This paper presents a new microphone-array post-filtering algorithm for distant speech recognition (DSR). Conventionally, post-filtering methods assume static noise field models, and using this assumption, employ a Wiener filter mechanism for estimating the noise parameters. In contrast to this, we show how we can build the Wiener post-filter based on actual noise observations without any noise-field assumption. The algorithm is framed within a state-of-the-art beamforming technique, namely maximum negentropy (MN) beamforming with super directivity. We investigate the effectiveness of the proposed post-filter on DSR through experiments on noisy data collected in a car under different acoustic conditions.

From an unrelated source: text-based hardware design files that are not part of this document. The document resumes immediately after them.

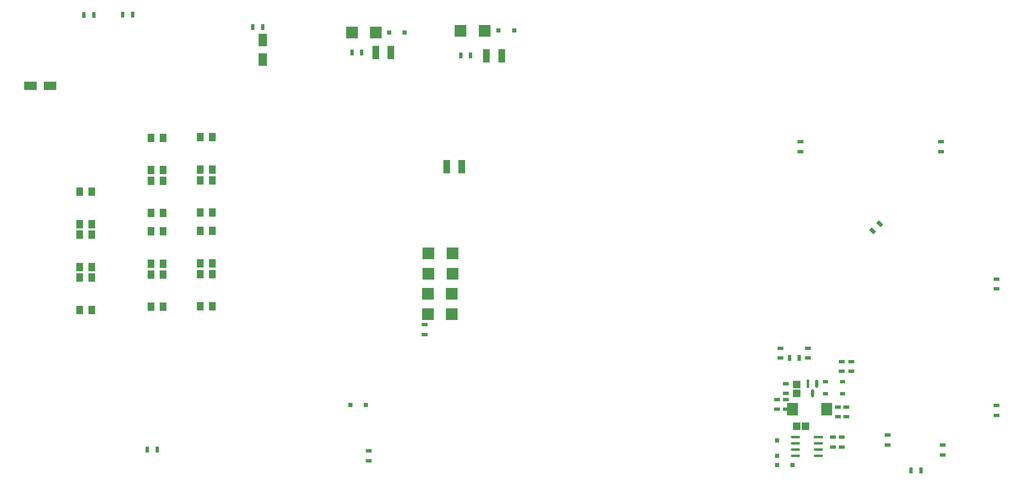
<source format=gbr>
%TF.GenerationSoftware,Altium Limited,Altium Designer,24.3.1 (35)*%
G04 Layer_Color=128*
%FSLAX43Y43*%
%MOMM*%
%TF.SameCoordinates,76E1361F-AA3B-45A8-A24B-41510BF92E79*%
%TF.FilePolarity,Positive*%
%TF.FileFunction,Paste,Bot*%
%TF.Part,Single*%
G01*
G75*
%TA.AperFunction,SMDPad,CuDef*%
%ADD56R,1.450X1.800*%
%ADD57R,1.250X0.800*%
%ADD58R,0.800X1.250*%
%ADD59R,2.200X2.500*%
G04:AMPARAMS|DCode=60|XSize=0.8mm|YSize=1.25mm|CornerRadius=0mm|HoleSize=0mm|Usage=FLASHONLY|Rotation=225.000|XOffset=0mm|YOffset=0mm|HoleType=Round|Shape=Rectangle|*
%AMROTATEDRECTD60*
4,1,4,-0.159,0.725,0.725,-0.159,0.159,-0.725,-0.725,0.159,-0.159,0.725,0.0*
%
%ADD60ROTATEDRECTD60*%

%ADD61R,1.405X2.806*%
%ADD62R,2.400X2.400*%
%ADD63R,0.900X0.950*%
%ADD64R,2.500X1.700*%
%ADD65R,1.700X2.500*%
%ADD66R,0.950X0.900*%
%ADD67R,0.627X1.659*%
G04:AMPARAMS|DCode=68|XSize=1.659mm|YSize=0.627mm|CornerRadius=0.313mm|HoleSize=0mm|Usage=FLASHONLY|Rotation=270.000|XOffset=0mm|YOffset=0mm|HoleType=Round|Shape=RoundedRectangle|*
%AMROUNDEDRECTD68*
21,1,1.659,0.000,0,0,270.0*
21,1,1.032,0.627,0,0,270.0*
1,1,0.627,0.000,-0.516*
1,1,0.627,0.000,0.516*
1,1,0.627,0.000,0.516*
1,1,0.627,0.000,-0.516*
%
%ADD68ROUNDEDRECTD68*%
%ADD69R,1.556X1.505*%
G04:AMPARAMS|DCode=70|XSize=1.874mm|YSize=0.543mm|CornerRadius=0.272mm|HoleSize=0mm|Usage=FLASHONLY|Rotation=180.000|XOffset=0mm|YOffset=0mm|HoleType=Round|Shape=RoundedRectangle|*
%AMROUNDEDRECTD70*
21,1,1.874,0.000,0,0,180.0*
21,1,1.331,0.543,0,0,180.0*
1,1,0.543,-0.665,0.000*
1,1,0.543,0.665,0.000*
1,1,0.543,0.665,0.000*
1,1,0.543,-0.665,0.000*
%
%ADD70ROUNDEDRECTD70*%
%ADD71R,1.874X0.543*%
%ADD72R,1.000X0.700*%
%ADD73R,1.505X1.556*%
D56*
X39151Y72200D02*
D03*
Y65650D02*
D03*
X36701Y72200D02*
D03*
Y65650D02*
D03*
X24675Y43800D02*
D03*
Y37250D02*
D03*
X22225Y43800D02*
D03*
Y37250D02*
D03*
X46650Y57025D02*
D03*
Y63575D02*
D03*
X49100Y57025D02*
D03*
Y63575D02*
D03*
X46656Y65775D02*
D03*
Y72325D02*
D03*
X49106Y65775D02*
D03*
Y72325D02*
D03*
X49106Y53275D02*
D03*
Y46725D02*
D03*
X46656Y53275D02*
D03*
Y46725D02*
D03*
X46650Y37975D02*
D03*
Y44525D02*
D03*
X49100Y37975D02*
D03*
Y44525D02*
D03*
X39150Y53200D02*
D03*
Y46650D02*
D03*
X36700Y53200D02*
D03*
Y46650D02*
D03*
X39150Y44425D02*
D03*
Y37875D02*
D03*
X36700Y44425D02*
D03*
Y37875D02*
D03*
X39150Y63475D02*
D03*
Y56925D02*
D03*
X36700Y63475D02*
D03*
Y56925D02*
D03*
X24675Y61250D02*
D03*
Y54700D02*
D03*
X22225Y61250D02*
D03*
Y54700D02*
D03*
X22225Y45975D02*
D03*
Y52525D02*
D03*
X24675Y45975D02*
D03*
Y52525D02*
D03*
D57*
X186200Y9800D02*
D03*
Y11800D02*
D03*
X178844Y24749D02*
D03*
Y26749D02*
D03*
X170061Y29474D02*
D03*
Y27474D02*
D03*
X168550Y69425D02*
D03*
Y71425D02*
D03*
X208350Y43525D02*
D03*
Y41525D02*
D03*
X197025Y69425D02*
D03*
Y71425D02*
D03*
X92225Y32250D02*
D03*
Y34250D02*
D03*
X80925Y8600D02*
D03*
Y6600D02*
D03*
X164437Y29450D02*
D03*
Y27450D02*
D03*
X175110Y11408D02*
D03*
Y9408D02*
D03*
X176859Y11408D02*
D03*
Y9408D02*
D03*
X177832Y15527D02*
D03*
Y17527D02*
D03*
X176105Y15526D02*
D03*
Y17526D02*
D03*
X176912Y26749D02*
D03*
Y24749D02*
D03*
X208314Y17825D02*
D03*
Y15825D02*
D03*
X165551Y19051D02*
D03*
Y17051D02*
D03*
X163788Y19051D02*
D03*
Y17051D02*
D03*
X165551Y20276D02*
D03*
Y22276D02*
D03*
X197350Y9750D02*
D03*
Y7750D02*
D03*
D58*
X192992Y4635D02*
D03*
X190992D02*
D03*
X37950Y8900D02*
D03*
X35950D02*
D03*
X30925Y97225D02*
D03*
X32925D02*
D03*
X25075Y97150D02*
D03*
X23075D02*
D03*
X57375Y94700D02*
D03*
X59375D02*
D03*
X77475Y89575D02*
D03*
X79475D02*
D03*
X99575Y88925D02*
D03*
X101575D02*
D03*
X168287Y27500D02*
D03*
X166287D02*
D03*
D59*
X173837Y17051D02*
D03*
X166937D02*
D03*
D60*
X183168Y53343D02*
D03*
X184582Y54757D02*
D03*
D61*
X96699Y66365D02*
D03*
X85401Y89575D02*
D03*
X82299D02*
D03*
X107876Y88875D02*
D03*
X104774D02*
D03*
X99801Y66365D02*
D03*
D62*
X77469Y93650D02*
D03*
X82350D02*
D03*
X93025Y48725D02*
D03*
X97906D02*
D03*
X92875Y36400D02*
D03*
X97756D02*
D03*
X97900Y44575D02*
D03*
X93019D02*
D03*
X104400Y93925D02*
D03*
X99519D02*
D03*
X92894Y40500D02*
D03*
X97775D02*
D03*
D63*
X80275Y17925D02*
D03*
X77125Y17925D02*
D03*
X163751Y5721D02*
D03*
X166901Y5721D02*
D03*
X88175Y93651D02*
D03*
X85025Y93651D02*
D03*
X110400Y94000D02*
D03*
X107250Y94000D02*
D03*
D64*
X12241Y82754D02*
D03*
X16241D02*
D03*
D65*
X59391Y92126D02*
D03*
Y88126D02*
D03*
D66*
X163747Y10715D02*
D03*
X163747Y7565D02*
D03*
D67*
X170022Y22227D02*
D03*
D68*
X171852D02*
D03*
X170937Y20274D02*
D03*
D69*
X167782Y20300D02*
D03*
Y22101D02*
D03*
D70*
X167521Y11381D02*
D03*
Y10111D02*
D03*
Y8841D02*
D03*
Y7571D02*
D03*
X172154D02*
D03*
Y8841D02*
D03*
Y10111D02*
D03*
D71*
Y11381D02*
D03*
D72*
X173562Y22676D02*
D03*
X177062D02*
D03*
Y20226D02*
D03*
X173562D02*
D03*
D73*
X169513Y13576D02*
D03*
X167712D02*
D03*
%TF.MD5,f7d8b488c243446d8f35bdcf6f8f24ab*%
M02*

</source>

Experiments show that the new post-filtering mechanism is able to achieve up to 20% relative reduction of word error rates (WER) under the represented noise conditions, as compared to a single distant microphone. In contrast, super-directive (SD) beamforming followed by Zelinski post-filtering achieves a relative WER reduction of only up to 11%. Other post-filters evaluated perform similarly in comparison to the proposed post-filter.
Index Terms: Microphone array, Post-filter, Distant speech recognition, Automotive speech application
Bibliographic reference. Kumatani, Kenichi / Raj, Bhiksha / Singh, Rita / McDonough, John (2012): "Microphone array post-filter based on spatially-correlated noise measurements for distant speech recognition", In INTERSPEECH-2012, 298-301.